What says you folks who have been in this place? My biggest concern at this point though is even if it works, depending on how far this other “relationship” has gone, I might not physically be able to accept her back. I am weird that way.


----------



## Eastbound (Feb 23, 2012)

Huge break through.

I gave in to “M’s” parents advice. Basically I was at a point that I was done anyways so why not try to just put the ball in her court as a last chance effort? I mean, that is what was going to happen anyways.

She did not take it well at all. That was yesterday.

So today, after 24 hours of NC (lame huh?!? ) hehe, I decided I needed to clear the air a bit. While I had been doing a lot of letters and emails with my thoughts, she did not allow us to have real conversations face to face. She admitted she over reacted to me telling her I needed space to move on, and I was able to get her to come clean about the OM. 2 dates, some talking, nothing physical (with her that is possible, for our sake, I have to believe it…) but nothing serious, just trying to shake loose from us.

When we split she had a list of complaints, while these certainly were important to her, they needed to be addressed, but they were trivial, simple. They were not anything game breaking for me to address, and most could have been fixed with just better communication. I was able to finally have her really look at the time we have been spending “as friends” and she was able to see that, for the most part, her concerns had been addressed.

*Record extracts*.

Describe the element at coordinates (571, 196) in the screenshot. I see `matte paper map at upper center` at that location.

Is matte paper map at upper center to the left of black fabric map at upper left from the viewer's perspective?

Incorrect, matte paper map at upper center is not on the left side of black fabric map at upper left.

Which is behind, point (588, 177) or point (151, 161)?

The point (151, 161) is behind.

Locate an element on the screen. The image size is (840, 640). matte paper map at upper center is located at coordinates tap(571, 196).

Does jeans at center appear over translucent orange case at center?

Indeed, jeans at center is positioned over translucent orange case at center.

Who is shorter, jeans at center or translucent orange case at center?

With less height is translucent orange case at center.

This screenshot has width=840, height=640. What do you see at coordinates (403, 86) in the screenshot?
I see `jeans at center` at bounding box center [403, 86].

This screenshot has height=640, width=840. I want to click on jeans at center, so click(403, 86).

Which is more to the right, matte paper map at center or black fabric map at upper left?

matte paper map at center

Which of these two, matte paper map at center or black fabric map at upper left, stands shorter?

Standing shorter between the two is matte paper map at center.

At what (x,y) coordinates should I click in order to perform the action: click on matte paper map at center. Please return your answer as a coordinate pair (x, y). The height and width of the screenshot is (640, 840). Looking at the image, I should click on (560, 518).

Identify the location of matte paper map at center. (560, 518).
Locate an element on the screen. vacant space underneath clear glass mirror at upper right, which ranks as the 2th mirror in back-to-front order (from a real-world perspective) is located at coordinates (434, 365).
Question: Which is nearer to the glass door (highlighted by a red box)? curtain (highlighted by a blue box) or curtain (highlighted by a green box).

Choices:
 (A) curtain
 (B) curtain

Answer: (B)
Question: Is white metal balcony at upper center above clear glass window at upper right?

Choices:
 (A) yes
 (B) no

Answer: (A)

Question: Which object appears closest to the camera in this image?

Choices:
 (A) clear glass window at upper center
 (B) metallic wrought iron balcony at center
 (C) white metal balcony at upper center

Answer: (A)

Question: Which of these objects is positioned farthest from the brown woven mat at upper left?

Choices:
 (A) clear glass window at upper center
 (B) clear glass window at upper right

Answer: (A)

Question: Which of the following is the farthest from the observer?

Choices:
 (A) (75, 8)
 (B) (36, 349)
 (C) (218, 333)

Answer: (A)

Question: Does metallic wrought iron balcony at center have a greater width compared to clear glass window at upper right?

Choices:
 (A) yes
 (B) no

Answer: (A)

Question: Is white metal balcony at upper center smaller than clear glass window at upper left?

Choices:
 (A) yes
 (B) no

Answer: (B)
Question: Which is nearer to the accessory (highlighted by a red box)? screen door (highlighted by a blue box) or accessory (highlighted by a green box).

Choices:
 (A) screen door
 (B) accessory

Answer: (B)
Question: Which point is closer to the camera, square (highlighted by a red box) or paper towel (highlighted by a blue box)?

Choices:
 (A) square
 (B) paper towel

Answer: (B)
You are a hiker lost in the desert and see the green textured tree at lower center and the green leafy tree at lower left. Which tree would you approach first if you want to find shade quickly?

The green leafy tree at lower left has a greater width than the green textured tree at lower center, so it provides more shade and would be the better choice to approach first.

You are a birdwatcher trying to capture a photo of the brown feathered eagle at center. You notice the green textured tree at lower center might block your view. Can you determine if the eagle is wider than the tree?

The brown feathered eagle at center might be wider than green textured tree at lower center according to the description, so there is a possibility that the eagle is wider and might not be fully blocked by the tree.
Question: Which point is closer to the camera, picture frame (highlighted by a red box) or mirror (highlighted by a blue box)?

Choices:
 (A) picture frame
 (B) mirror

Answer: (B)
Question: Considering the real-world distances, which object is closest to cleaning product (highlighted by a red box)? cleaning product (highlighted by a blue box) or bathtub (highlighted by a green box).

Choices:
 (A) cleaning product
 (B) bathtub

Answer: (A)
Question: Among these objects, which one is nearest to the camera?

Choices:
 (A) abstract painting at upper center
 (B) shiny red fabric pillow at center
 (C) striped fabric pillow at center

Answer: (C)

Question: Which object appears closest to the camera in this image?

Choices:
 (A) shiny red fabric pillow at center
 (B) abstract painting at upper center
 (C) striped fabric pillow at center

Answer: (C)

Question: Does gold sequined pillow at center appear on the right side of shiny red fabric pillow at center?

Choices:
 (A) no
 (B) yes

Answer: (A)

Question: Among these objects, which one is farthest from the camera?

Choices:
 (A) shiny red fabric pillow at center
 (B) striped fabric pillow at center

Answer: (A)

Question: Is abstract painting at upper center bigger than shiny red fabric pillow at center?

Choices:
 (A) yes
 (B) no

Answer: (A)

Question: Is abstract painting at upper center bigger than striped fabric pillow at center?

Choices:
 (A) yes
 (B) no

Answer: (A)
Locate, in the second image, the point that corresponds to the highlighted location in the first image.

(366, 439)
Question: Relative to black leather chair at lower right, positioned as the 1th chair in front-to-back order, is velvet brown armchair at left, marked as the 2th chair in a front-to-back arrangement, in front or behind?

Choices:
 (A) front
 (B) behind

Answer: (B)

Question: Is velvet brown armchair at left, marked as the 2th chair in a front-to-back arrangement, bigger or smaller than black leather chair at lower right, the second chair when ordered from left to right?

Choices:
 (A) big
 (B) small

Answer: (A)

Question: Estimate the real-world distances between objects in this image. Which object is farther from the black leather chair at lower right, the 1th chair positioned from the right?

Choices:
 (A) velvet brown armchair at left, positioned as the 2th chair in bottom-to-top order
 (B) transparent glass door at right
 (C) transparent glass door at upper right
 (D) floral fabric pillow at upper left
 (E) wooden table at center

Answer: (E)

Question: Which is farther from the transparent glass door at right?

*Work instruction*. Write what comes next in the forum thread about the breakup, picking up after its final sentence. The records are separate material and have no connection to the forum thread.

*Reply to the exercise*.
She said she will think on it. I got through to her. I know the hardest part is still coming. She is afraid that we can be happy for a year or so then things will just cycle back; I have get her to understand that the relationship that we build will be new, one that might have up and downs, but does not bottom out. I also have to get her to understand the difference between emotion and love. “Love but not in love”, if more people understood that the emotions that came with love was only a (pleasant) side-effect, I think there would be much more success. You are not happy; you don’t feel the positive emotions that come with love, that is just the way it is. Those feelings will have to be nurtured back, but they will never be there if you have a castle around your heart.

Any advice or words of wisdom from the forum? I would love to keep the momentum going forward to a little safer waters.

Thanks for reading.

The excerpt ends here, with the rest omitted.